Exercise requirements.
Write out the line with "index mcp: (337, 160)" and each line after it to the end of the material, exactly as they appear and with nothing else.

The records.
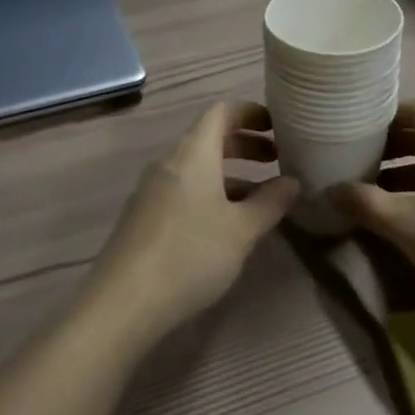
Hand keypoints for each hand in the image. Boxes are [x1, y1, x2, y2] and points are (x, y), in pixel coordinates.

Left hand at [84, 101, 300, 348]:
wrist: (123, 302)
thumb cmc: (190, 255)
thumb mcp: (241, 231)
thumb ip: (270, 203)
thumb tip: (291, 182)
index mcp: (192, 154)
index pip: (221, 112)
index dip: (250, 112)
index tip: (277, 125)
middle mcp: (169, 163)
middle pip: (209, 139)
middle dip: (245, 144)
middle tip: (277, 159)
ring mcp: (152, 190)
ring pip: (197, 168)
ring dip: (231, 174)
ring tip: (261, 198)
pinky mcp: (144, 217)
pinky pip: (184, 190)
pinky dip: (211, 194)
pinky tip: (227, 225)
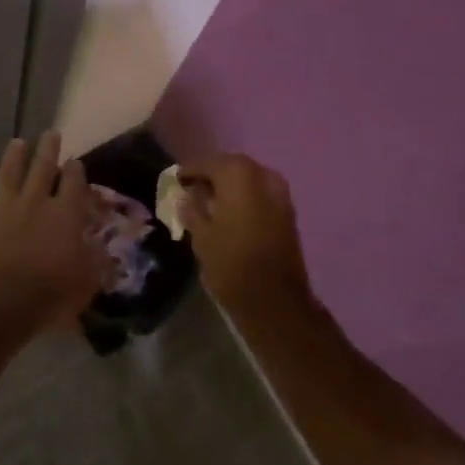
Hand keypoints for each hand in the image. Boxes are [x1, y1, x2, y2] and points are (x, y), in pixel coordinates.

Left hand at [0, 132, 109, 329]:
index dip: (76, 171)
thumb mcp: (87, 283)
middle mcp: (35, 202)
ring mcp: (2, 208)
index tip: (76, 162)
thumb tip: (105, 248)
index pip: (74, 184)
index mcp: (65, 215)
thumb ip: (97, 261)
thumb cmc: (49, 296)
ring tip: (18, 141)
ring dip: (14, 156)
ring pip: (8, 173)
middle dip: (48, 149)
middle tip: (51, 133)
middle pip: (43, 168)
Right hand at [177, 153, 311, 313]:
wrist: (275, 301)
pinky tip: (230, 212)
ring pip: (248, 179)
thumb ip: (192, 209)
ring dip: (230, 186)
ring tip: (210, 201)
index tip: (176, 178)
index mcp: (237, 175)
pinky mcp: (288, 211)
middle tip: (192, 187)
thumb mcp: (200, 236)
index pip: (207, 163)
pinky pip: (261, 193)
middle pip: (231, 166)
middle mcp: (262, 175)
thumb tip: (187, 196)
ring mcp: (280, 192)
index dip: (189, 170)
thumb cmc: (230, 264)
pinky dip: (245, 197)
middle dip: (212, 175)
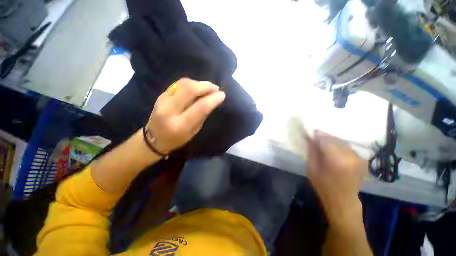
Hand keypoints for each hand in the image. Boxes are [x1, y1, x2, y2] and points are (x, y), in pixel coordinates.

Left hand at [146, 78, 225, 153]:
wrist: (154, 138)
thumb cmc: (177, 139)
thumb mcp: (194, 131)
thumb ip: (202, 115)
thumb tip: (213, 100)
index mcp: (180, 124)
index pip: (200, 107)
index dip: (213, 98)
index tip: (222, 95)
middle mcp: (170, 110)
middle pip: (190, 90)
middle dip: (206, 86)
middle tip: (216, 88)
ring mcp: (163, 100)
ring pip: (184, 83)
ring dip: (199, 83)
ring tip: (208, 87)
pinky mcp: (161, 94)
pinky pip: (179, 84)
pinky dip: (191, 83)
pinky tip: (198, 87)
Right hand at [306, 131, 367, 228]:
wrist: (343, 200)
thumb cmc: (323, 185)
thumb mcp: (311, 168)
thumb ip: (312, 151)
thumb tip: (310, 137)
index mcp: (337, 160)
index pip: (325, 140)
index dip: (317, 134)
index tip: (310, 131)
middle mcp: (351, 157)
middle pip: (335, 139)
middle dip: (324, 136)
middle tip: (315, 136)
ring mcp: (359, 158)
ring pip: (342, 141)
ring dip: (332, 140)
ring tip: (323, 142)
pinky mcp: (362, 159)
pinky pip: (348, 147)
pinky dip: (339, 145)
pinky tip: (333, 149)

Task output.
index mcp: (337, 160)
index pip: (325, 140)
index dip: (317, 134)
index tip: (310, 131)
middle mcp: (351, 157)
middle pip: (335, 139)
middle dip: (324, 136)
middle tip: (315, 136)
ring mcp: (359, 158)
ring pip: (342, 141)
ring dip: (332, 140)
ring tip: (323, 142)
pinky mcp: (362, 159)
pinky pip: (348, 147)
pinky dip: (339, 145)
pinky tip: (333, 149)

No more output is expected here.